Make sure to amplify with your fellow workers, students, and communities online!
Use these hashtags, images, and messages in coordination with others around the country
Escalate your education and actions in power through the week leading up to Earth Day
E.g. building up collective action to “School Stay-ins”:
A “Stay-in” would be an action right in your workplace. It could be halting work for a time to have a meeting or discussion. Or it could be right before or after work or during a mealtime break. Use it as an opportunity to educate your co-workers and students and organize for the future.
If you need support thinking about how to begin or implement
any of these action ideas and make them right for you, then
please contact ECAN for support!
Is your school on the fenceline of pollution?
Is your school in a community next to a polluting industry or factory, or a community experiencing some kind of environmental injustice?
Connect with local groups and community members who are already working to address this environmental pollution, and take action together.
See the example of a community fight against a polluting metal shredder plant that was allowed by city officials to relocate its operations to a disadvantaged community in Chicago. Two teachers were fired for standing with environmental groups against the relocation decision, but then community outrage and mobilization forced the district to rehire them! This is educator and community solidarity in action.
Connect with workers who labor at the nearby polluting industry and see if they are experiencing hardships at work, the same pollution as the surrounding community, or other negative health or equity issues on the job. Offer support and collaboration based on the shared interests in cleaning up this pollution and good wages and working conditions. They may have much more in common with you than folks realize!
Contact ECAN for support taking any of these steps and for connecting with local environmental and community groups!
Your Goals, Your Strategies
See some examples union educators made in ECAN meetings:
Goal: Move the resolution in our locals to mobilize members to action on Earth Day 2024 (use this template!)

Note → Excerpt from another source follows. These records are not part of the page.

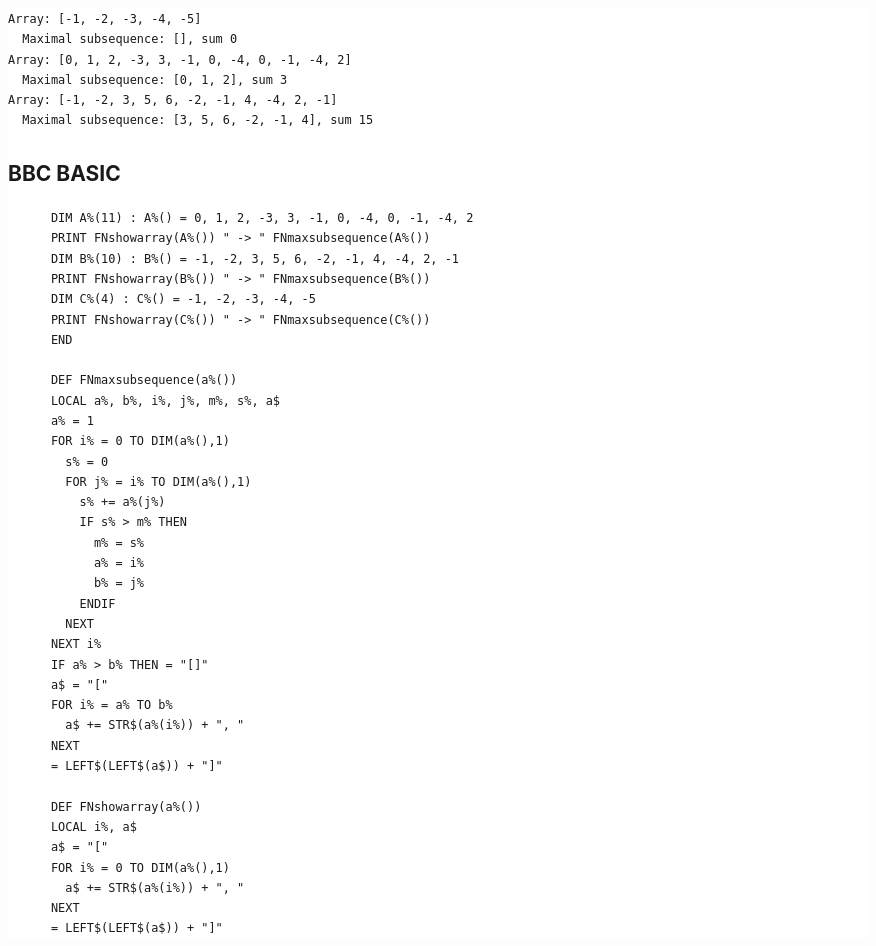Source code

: 
```txt
Array: [-1, -2, -3, -4, -5]
  Maximal subsequence: [], sum 0
Array: [0, 1, 2, -3, 3, -1, 0, -4, 0, -1, -4, 2]
  Maximal subsequence: [0, 1, 2], sum 3
Array: [-1, -2, 3, 5, 6, -2, -1, 4, -4, 2, -1]
  Maximal subsequence: [3, 5, 6, -2, -1, 4], sum 15
```



## BBC BASIC


```bbcbasic
      DIM A%(11) : A%() = 0, 1, 2, -3, 3, -1, 0, -4, 0, -1, -4, 2
      PRINT FNshowarray(A%()) " -> " FNmaxsubsequence(A%())
      DIM B%(10) : B%() = -1, -2, 3, 5, 6, -2, -1, 4, -4, 2, -1
      PRINT FNshowarray(B%()) " -> " FNmaxsubsequence(B%())
      DIM C%(4) : C%() = -1, -2, -3, -4, -5
      PRINT FNshowarray(C%()) " -> " FNmaxsubsequence(C%())
      END

      DEF FNmaxsubsequence(a%())
      LOCAL a%, b%, i%, j%, m%, s%, a$
      a% = 1
      FOR i% = 0 TO DIM(a%(),1)
        s% = 0
        FOR j% = i% TO DIM(a%(),1)
          s% += a%(j%)
          IF s% > m% THEN
            m% = s%
            a% = i%
            b% = j%
          ENDIF
        NEXT
      NEXT i%
      IF a% > b% THEN = "[]"
      a$ = "["
      FOR i% = a% TO b%
        a$ += STR$(a%(i%)) + ", "
      NEXT
      = LEFT$(LEFT$(a$)) + "]"

      DEF FNshowarray(a%())
      LOCAL i%, a$
      a$ = "["
      FOR i% = 0 TO DIM(a%(),1)
        a$ += STR$(a%(i%)) + ", "
      NEXT
      = LEFT$(LEFT$(a$)) + "]"
```


[3,5,6,-2,-1,4]: 15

Strategy: Get key co-worker rank and file leaders on board and a critical mass that can get your local union leadership involved
Goal: Demand districts implement a just climate action plan that secures federal public investment in modern, green, healthy, fully-resourced public schools
Strategy: Create a sense of going on offense with fellow educators - fighting against toxic schools, climate pollution, and disinvestment; and fighting for modern, healthy, green schools, and robust public investment.
Strategy: Grow & strengthen organizing ties with youth and student climate mobilizations by coordinating with them on Earth Day and beyond.
Goal: plug union educators into the new national caucuses: the AFT Climate Caucus and the NEA Ecology Caucuses
Strategy: political education in your union about how building co-worker collective power is necessary to win, and showing the potential of well-organized caucuses to be effective
Strategy: Make sure at least one union educator from your local is plugged into ECAN so that educators can coordinate nationwide, between NEA and AFT, and be a source of support for each other wherever they are at.
Who is the audience I am trying to get onboard?
Your fellow educators, students, youth and community groups who can join you in sustained cooperation and support each others’ organizing
Your union leadership, if your goal is to demonstrate the importance of these issues.
Who is the target of our action(s)?
Your school district administration
Your school board
Your elected officials
Can I get in trouble for acting?
The people of the United States have the Constitutional right to freedom of speech and assembly.
Different individuals have different abilities to take risks. Try to organize a range of activities that allow everyone to participate while making the strongest possible statement.